Os principais sintomas incluem:
- Dor articular persistente, que piora com o movimento.
- Rigidez matinal ou após períodos de repouso.
- Inchaço e sensibilidade ao toque.
- Limitação funcional e perda de mobilidade.
- Crepitação (sensação de estalos) durante o movimento.
Tratamentos convencionais
O tratamento da artrose é multidisciplinar e visa aliviar sintomas, melhorar a função e retardar a progressão da doença.
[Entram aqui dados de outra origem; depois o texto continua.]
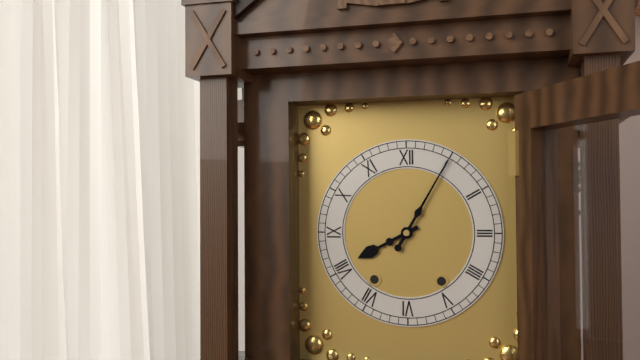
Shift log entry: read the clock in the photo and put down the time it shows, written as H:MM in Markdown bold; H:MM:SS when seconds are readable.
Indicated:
**8:05**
Entre as abordagens mais comuns estão:
- Medicamentos analgésicos e anti-inflamatórios para controle da dor.
- Fisioterapia para fortalecimento muscular e melhora da mobilidade.
- Controle de peso para reduzir a sobrecarga nas articulações.
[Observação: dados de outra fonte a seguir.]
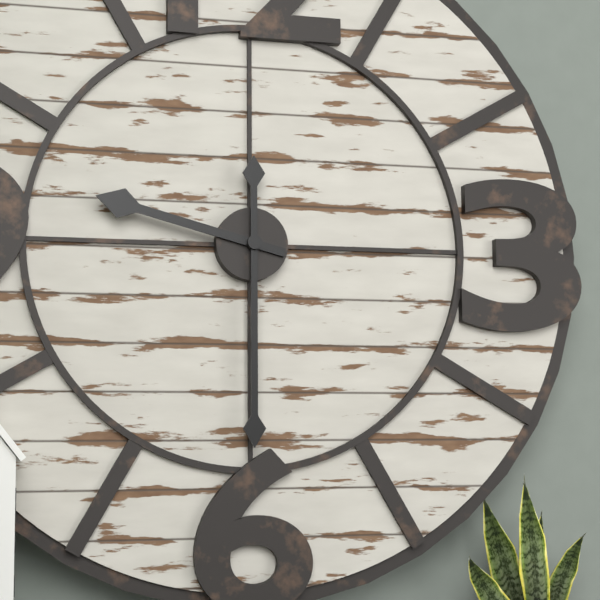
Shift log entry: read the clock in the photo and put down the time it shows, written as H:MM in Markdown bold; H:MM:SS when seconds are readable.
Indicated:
**9:30**
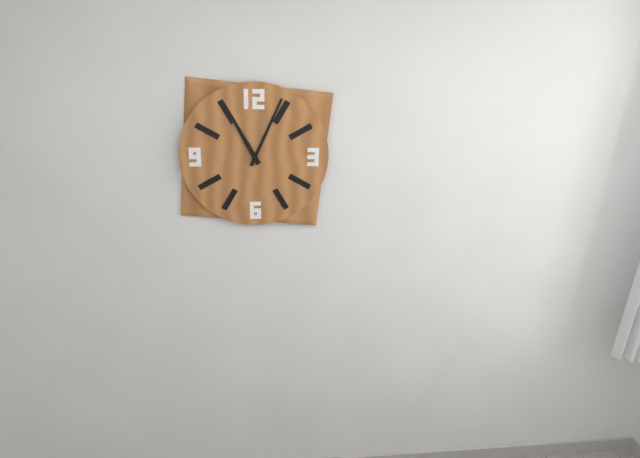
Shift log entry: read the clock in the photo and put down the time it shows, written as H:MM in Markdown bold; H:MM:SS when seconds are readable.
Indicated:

- Infiltrações articulares com corticoides ou ácido hialurônico em casos selecionados.
- Cirurgia (como prótese de joelho ou quadril) em casos avançados e incapacitantes.
Artrose e tratamentos com cannabis
Nos últimos anos, a cannabis medicinal tem se destacado como alternativa terapêutica auxiliar no manejo da artrose. O sistema endocanabinoide, presente no organismo humano, regula diversas funções fisiológicas, incluindo dor, inflamação e resposta imunológica.
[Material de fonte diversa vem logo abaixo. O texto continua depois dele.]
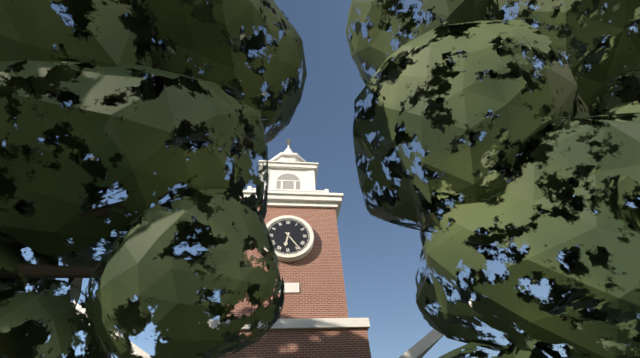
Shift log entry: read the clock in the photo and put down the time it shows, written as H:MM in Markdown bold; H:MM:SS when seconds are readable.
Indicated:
**6:24**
O CBD (canabidiol), principal composto não psicoativo da cannabis, apresenta propriedades anti-inflamatórias e analgésicas. Ele pode substituir ou reduzir o uso contínuo de anti-inflamatórios e analgésicos tradicionais, que frequentemente causam efeitos colaterais gastrointestinais, renais e cardiovasculares.
Segundo especialistas, como o reumatologista Thiago Bitar, a cannabis pode ser empregada como tratamento auxiliar, oferecendo boa resposta no controle da dor e da inflamação. Além disso, o uso de CBD potencializa os canabinoides endógenos produzidos naturalmente pelo corpo, ampliando os efeitos benéficos no alívio dos sintomas.
Impacto social e qualidade de vida
A artrose é uma das principais causas de incapacidade física no mundo, afetando milhões de pessoas e comprometendo atividades cotidianas simples, como caminhar, subir escadas ou segurar objetos. O impacto não é apenas físico, mas também emocional e social, já que a dor crônica e a limitação funcional podem levar à depressão, isolamento e perda de autonomia.
Conclusão
A artrose é uma condição complexa e progressiva que exige acompanhamento médico contínuo e estratégias de tratamento integradas. Embora não exista cura definitiva, os avanços terapêuticos têm permitido maior controle dos sintomas e melhora da qualidade de vida. Nesse contexto, a cannabis medicinal surge como uma alternativa promissora, especialmente para pacientes que não toleram ou não respondem bem aos tratamentos convencionais. O futuro do manejo da artrose depende da combinação entre ciência, inovação e cuidado humanizado, garantindo que cada paciente tenha acesso às melhores opções disponíveis para viver com menos dor e mais dignidade.